(Beginning of Record set)
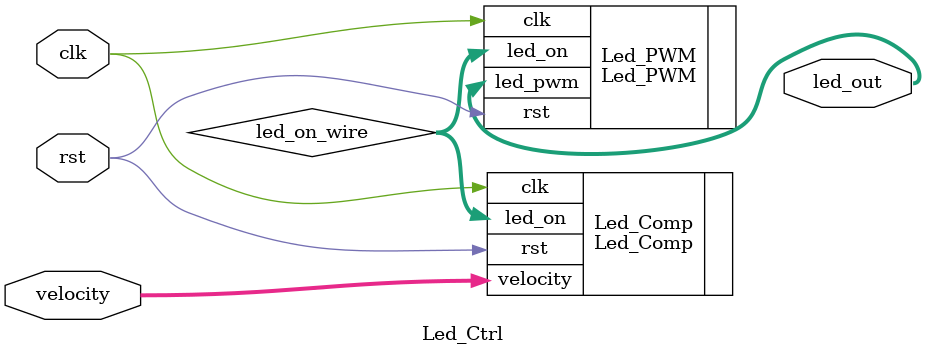
<source format=sv>
`timescale 1ns / 1ps


module Led_Ctrl(
    input clk,
    input rst,
    input logic [10:0] velocity,
    output logic [15:0] led_out
    );

    wire [15:0] led_on_wire;

    Led_Comp Led_Comp(
    .clk(clk),
    .rst(rst),
    .velocity(velocity),
    .led_on(led_on_wire)
    );

    Led_PWM Led_PWM(
    .clk(clk),
    .rst(rst),
    .led_on(led_on_wire),
    .led_pwm(led_out)
    );

endmodule

</source>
(End of Record set)
→ Task statement: Your task is to collect every line above that contains the word "input".

→ Result for this task:
    input clk,
    input rst,
    input logic [10:0] velocity,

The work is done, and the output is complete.